To further our hypothesis that HT protects serotonin neurons from cell death, we focused on twofold or greater expression changes in apoptosis and cell cycle pathways in the laser-captured neurons. As in the raphe block, SOD1 and FGF-R2 increased in the laser-captured serotonin neurons. This suggests that the effect of HT on SOD1 and FGF-R2 may be global effects. The likely decrease in reactive oxygen species that would ensue from elevated SOD1 protein and the increase in FGF-R2 signaling may be an important part of HT-induced neuroprotection. In the caspase-dependent pathway, HT decreased RIP1, BID, Apaf1, and CARD8. The BID gene encodes a death agonist that heterodimerizes with bcl-2. The encoded protein is a member of the bcl-2 family of cell death regulators. It is a mediator of mitochondrial damage induced by caspase 8; caspase 8 cleaves this encoded protein, and the COOH-terminal part translocates to mitochondria where it blocks bcl-2 and triggers cytochrome c release. Thus, decreasing expression of BID would promote cell survival. RIP1 encodes a TNF receptor (TNFRSF)-interacting serine–threonine kinase 1. It is an adaptor protein in the TNF signaling pathway that leads to apoptosis. Hence, a decrease in RIP1 would render the cell less susceptible to TNF signaling. Apaf1, or apoptotic peptidase activating factor 1, encodes a cytoplasmic protein that initiates apoptosis. Upon binding cytochrome c and dATP, this protein forms an oligomeric apoptosome. The apoptosome binds and cleaves procaspase 9, releasing its mature, activated form. Activated caspase 9 stimulates the subsequent caspase cascade that commits the cell to apoptosis. Therefore, the HT-induced decrease in Apaf1 in serotonin neurons is a pivotal means to decrease activity of the caspase-dependent apoptosis pathway. HT also decreased CARD8. CARD-containing proteins, such as CARD8, are involved in pathways leading to activation of caspases or nuclear factor kappa-B in the context of apoptosis or inflammation, respectively (Bouchier-Hayes et al. 2001). It is curious that we observed an increase in gene expression for procaspase 3. However, there appear to be mechanisms in place that would prevent its activation. Further work is underway to determine which of these changes in gene expression are manifested at the protein level and to determine active and inactive states of each protein.

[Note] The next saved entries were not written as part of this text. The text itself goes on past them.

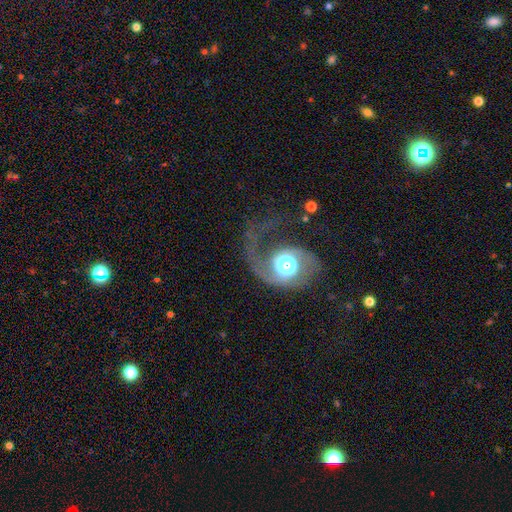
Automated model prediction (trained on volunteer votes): Smooth or featured? Predicted: featured or disk (p=0.78). Edge-on disk? Predicted: no (p=0.98). Bar? Predicted: no (p=0.70). Spiral arms? Predicted: yes (p=0.91). Spiral winding? Predicted: medium (p=0.45). Spiral arm count? Predicted: 2 (p=0.49). Bulge size? Predicted: large (p=0.41). Merging? Predicted: none (p=0.47).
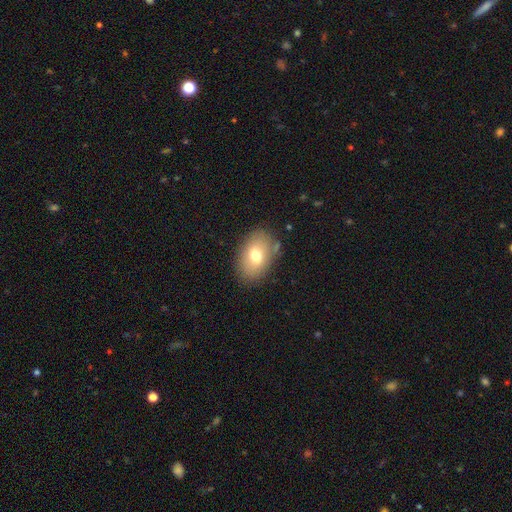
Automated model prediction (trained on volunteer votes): Overall: smooth (71%). How rounded: in between (84%). Merging: none (79%).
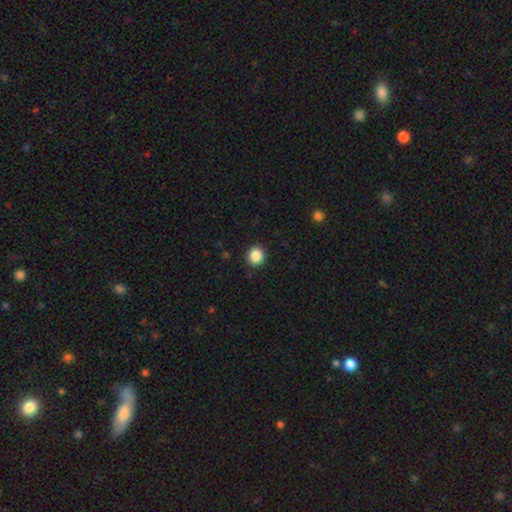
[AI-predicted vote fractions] smooth-or-featured: smooth: 87% | star or artifact: 9% | featured or disk: 3%
  how-rounded: round: 90% | in between: 9% | cigar-shaped: 1%
  merging: none: 92% | minor disturbance: 6% | major disturbance: 2% | merger: 1%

Hormone therapy decreased an extremely pivotal gene in the caspase-independent pathway. Apoptosis inhibitory factor (AIF), also called PDCD8, was decreased fourfold with E + P treatment. The AIF gene encodes a flavoprotein essential for nuclear disassembly in apoptotic cells that is found in the mitochondrial intermembrane space in healthy cells. Induction of apoptosis results in the translocation of this protein to the nucleus where it effects chromosome condensation and fragmentation. In addition, this gene product induces mitochondria to release the apoptogenic proteins cytochrome c and caspase 9 so it also ties into the caspase-dependent pathway. Nonetheless, in certain cell lines, AIF is sufficient to induce apoptosis when the caspases are inhibited (Krantic et al. 2007). In preliminary western blots on subcellular fractions of raphe blocks, we find that the level of AIF in the mitochondria is decreased, and the amount of AIF translocated to the nucleus is significantly decreased in E + P-treated monkeys. This supports the notion that HT also acts through the caspase-independent pathway.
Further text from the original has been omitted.